Maybe with the current trend for mindfullness some other helpful texts may become widely learnt, but I doubt they’d be overtly religious in nature.
UKViewerFebruary 1, 2016 at 8:49 am
I did my church placement last year in a Charismatic/Evangelical parish near my home. I have to say that while the worship wasn’t to my normal taste, I took the observers view of neutrality, but despite myself, found myself being drawn into the worship, particularly the charismatic bits.
So, while I’m from a Catholic tradition, I could and did find God active in this particular worshiping community, and as I’m writing my placement assignment at the moment, the bulk of it will be about the liturgy, but also about the leadership, which I am asking questions off.
I did find some intercessory prayer overlong and a bit wandering, while I’m more used to the Common Worship framework, but no complaints about the content, just that the length caused me to lose concentration – almost a sermon in the ground covered.
The good thing was making exentensive notes and having long and profound conversations with some of the leaders and the people. This is now material for my reflections and I can assure you that I won’t be hyper critical of the parish, but very supportive – because, who am I to criticise how God chooses to work in and through people in a place and context, different to my own.
JulesFebruary 1, 2016 at 12:00 pm
I think that you’ve hit the nail on the head Ernie – we can learn so much from each other’s spirituality. I’ve said it before, but again: I think I’ve learned almost as much on my course from my fellow students as from the teaching. Often we pigeonhole ourselves or are suspicious of those who worship differently to us, when actually we all worship the same God and we can learn such diversity and richness from each other. I really hope I will continue to explore this in my ministry, although the opportunities may be less obvious.
Philip J NottFebruary 2, 2016 at 4:49 pm
Problem is that the same amount of thought and prayer has not always gone into Charismatic worship songs… I to love to sing but am finding much of Vineyard/Hillsong out put is theologically thin or tricky…

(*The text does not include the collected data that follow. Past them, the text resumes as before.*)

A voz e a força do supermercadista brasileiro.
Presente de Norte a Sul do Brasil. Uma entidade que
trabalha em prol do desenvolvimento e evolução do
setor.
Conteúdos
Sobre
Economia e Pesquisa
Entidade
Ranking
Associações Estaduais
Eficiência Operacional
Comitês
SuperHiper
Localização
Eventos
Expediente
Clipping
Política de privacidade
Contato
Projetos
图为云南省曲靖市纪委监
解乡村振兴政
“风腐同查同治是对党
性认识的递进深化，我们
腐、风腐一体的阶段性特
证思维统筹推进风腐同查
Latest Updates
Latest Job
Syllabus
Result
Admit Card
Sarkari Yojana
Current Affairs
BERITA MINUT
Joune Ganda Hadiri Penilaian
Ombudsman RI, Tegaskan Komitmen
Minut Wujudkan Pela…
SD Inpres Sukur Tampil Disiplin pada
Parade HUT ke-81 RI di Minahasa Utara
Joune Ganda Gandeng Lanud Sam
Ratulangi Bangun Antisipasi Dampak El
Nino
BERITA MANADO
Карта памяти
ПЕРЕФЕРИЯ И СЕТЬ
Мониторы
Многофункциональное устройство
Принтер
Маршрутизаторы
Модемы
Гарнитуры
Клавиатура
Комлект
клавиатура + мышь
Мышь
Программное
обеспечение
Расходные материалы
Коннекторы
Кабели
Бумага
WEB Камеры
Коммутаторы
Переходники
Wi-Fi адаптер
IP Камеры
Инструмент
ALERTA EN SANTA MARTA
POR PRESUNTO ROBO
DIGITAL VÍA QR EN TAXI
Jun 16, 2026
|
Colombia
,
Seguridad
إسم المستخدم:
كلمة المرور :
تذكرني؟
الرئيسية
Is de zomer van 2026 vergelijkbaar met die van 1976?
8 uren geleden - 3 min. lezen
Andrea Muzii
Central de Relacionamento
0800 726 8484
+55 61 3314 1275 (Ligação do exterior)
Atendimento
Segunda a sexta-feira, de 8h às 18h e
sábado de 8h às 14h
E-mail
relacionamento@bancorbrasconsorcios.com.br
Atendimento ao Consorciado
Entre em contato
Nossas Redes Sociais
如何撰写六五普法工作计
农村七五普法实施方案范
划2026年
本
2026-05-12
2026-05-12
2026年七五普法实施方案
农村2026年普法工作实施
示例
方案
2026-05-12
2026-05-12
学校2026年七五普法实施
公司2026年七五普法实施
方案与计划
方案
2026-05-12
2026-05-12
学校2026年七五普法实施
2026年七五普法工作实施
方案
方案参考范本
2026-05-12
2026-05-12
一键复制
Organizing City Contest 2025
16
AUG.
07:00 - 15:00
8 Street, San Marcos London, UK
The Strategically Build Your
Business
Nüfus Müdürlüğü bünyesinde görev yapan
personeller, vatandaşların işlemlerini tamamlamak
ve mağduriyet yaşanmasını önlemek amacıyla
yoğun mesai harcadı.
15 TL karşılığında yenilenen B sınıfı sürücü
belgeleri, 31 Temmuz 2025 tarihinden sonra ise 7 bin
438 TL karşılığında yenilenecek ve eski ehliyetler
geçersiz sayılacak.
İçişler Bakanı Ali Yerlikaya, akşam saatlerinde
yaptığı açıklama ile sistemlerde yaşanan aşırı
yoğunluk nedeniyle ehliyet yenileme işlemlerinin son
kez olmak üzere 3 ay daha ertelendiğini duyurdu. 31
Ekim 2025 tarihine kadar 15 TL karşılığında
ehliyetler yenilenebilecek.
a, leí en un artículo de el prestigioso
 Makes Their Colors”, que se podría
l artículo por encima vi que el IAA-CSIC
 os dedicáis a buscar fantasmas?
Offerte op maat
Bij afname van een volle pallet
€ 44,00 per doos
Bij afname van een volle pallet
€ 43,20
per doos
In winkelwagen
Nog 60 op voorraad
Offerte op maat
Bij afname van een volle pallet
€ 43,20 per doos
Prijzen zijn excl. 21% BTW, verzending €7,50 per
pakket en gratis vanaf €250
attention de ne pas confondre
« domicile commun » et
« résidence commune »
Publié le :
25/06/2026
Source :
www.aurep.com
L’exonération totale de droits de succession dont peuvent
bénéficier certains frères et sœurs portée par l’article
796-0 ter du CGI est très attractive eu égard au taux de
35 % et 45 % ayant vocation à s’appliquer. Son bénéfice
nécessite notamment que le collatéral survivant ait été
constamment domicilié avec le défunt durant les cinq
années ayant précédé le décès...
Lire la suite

This matters cos as my Guru +Graham Cray points out, nobody sings your sermon in the shower!
GeorginaFebruary 2, 2016 at 10:08 pm
I agree that repetition is important, but I would say that there is a difference between the repetition of high worship liturgy week after week, and the repetition of worship songs during each song. The prayers are said once in each service, repeated only at another service. When the repetition is immediate, not just in the service but in the song itself, I think the disconnect for me is the context.
I love Taize chants as well as my quite high Sunday morning sung Eucharist – I often, like you, in times of prayer or need turn to lyrics – but in that context the chant is actually the point of the exercise; a worship song is trying to be more than that, a song with more lyrics, and my experience of singing them at services is of being uncomfortable with a jarring mix of styles.
Singing is a huge part of my relationship with worship, and chanting comes from a different place, mentally, spiritually, and even physically, which doesn’t match the place singing a lyrical, multi-verse song comes from.
So my point is that the repetition in liturgy and the repetition in worship songs is not comparable, so comparing them doesn’t add support to the repetition of worship songs – it’s a different type of repetition, and so for a lot of people, it’s not a positive worship experience. And therefore they aren’t being hypocritical in their negative opinion.
Hope I’ve expressed my reasoning in a way that makes sense, and that I’ve understood your argument.